# Work item
Reproduce the line that contains "8. REPORT APPENDICES" and every line after it through the end of the records, exactly, with nothing added.

START Entries supplied

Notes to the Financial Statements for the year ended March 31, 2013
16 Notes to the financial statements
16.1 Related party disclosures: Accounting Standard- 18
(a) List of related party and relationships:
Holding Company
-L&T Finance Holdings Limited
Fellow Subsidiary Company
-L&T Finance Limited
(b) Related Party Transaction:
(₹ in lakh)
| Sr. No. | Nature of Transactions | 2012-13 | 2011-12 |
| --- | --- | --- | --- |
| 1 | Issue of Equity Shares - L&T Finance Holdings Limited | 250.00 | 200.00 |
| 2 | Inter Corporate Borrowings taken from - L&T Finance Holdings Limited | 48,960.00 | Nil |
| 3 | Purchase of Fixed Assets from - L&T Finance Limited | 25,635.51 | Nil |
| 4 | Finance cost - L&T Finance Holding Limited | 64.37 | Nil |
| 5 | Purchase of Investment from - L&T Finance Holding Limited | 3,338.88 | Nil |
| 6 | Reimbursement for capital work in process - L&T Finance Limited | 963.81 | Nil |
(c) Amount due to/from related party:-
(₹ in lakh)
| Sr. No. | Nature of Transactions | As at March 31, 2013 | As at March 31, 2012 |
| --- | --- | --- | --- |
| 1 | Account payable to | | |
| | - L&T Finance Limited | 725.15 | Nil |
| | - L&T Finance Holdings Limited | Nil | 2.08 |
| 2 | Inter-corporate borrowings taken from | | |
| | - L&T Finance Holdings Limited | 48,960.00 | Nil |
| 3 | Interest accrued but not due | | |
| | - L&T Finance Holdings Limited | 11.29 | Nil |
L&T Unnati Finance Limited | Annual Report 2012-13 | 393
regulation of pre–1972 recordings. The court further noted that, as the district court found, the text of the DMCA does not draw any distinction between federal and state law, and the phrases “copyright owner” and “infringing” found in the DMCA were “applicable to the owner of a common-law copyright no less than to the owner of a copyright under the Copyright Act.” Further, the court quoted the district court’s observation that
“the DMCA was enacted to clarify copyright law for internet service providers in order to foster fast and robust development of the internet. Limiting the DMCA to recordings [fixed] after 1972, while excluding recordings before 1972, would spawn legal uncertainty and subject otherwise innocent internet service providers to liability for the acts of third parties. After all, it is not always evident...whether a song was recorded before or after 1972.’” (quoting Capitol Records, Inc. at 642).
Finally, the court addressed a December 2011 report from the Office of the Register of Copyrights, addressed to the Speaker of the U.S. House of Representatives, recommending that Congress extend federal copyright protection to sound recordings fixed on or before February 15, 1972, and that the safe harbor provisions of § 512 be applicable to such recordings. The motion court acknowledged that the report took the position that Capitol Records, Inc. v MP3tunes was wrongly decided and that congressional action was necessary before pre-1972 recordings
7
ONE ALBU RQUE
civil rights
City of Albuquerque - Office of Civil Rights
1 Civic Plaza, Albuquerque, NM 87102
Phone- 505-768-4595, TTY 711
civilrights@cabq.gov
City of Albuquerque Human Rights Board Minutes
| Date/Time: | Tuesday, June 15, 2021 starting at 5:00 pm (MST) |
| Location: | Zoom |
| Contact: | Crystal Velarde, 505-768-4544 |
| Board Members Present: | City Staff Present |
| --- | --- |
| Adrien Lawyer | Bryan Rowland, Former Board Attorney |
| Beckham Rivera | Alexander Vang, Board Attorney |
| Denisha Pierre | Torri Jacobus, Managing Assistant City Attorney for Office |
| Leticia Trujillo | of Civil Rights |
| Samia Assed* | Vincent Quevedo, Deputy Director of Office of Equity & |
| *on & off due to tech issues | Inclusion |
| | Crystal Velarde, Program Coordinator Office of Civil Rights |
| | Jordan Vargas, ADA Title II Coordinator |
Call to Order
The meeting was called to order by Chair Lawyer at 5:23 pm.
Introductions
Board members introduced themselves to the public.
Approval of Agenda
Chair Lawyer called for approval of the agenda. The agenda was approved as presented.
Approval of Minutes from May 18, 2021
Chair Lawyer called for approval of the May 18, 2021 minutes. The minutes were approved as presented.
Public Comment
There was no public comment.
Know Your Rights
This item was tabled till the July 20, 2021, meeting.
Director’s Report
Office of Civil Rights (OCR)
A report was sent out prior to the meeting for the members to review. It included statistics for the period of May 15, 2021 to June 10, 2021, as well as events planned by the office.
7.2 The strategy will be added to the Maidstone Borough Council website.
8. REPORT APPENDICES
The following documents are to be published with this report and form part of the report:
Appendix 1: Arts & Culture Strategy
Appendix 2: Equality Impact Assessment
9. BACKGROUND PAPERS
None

END Entries supplied

# Exercise response
8. REPORT APPENDICES
The following documents are to be published with this report and form part of the report:
Appendix 1: Arts & Culture Strategy
Appendix 2: Equality Impact Assessment
9. BACKGROUND PAPERS
None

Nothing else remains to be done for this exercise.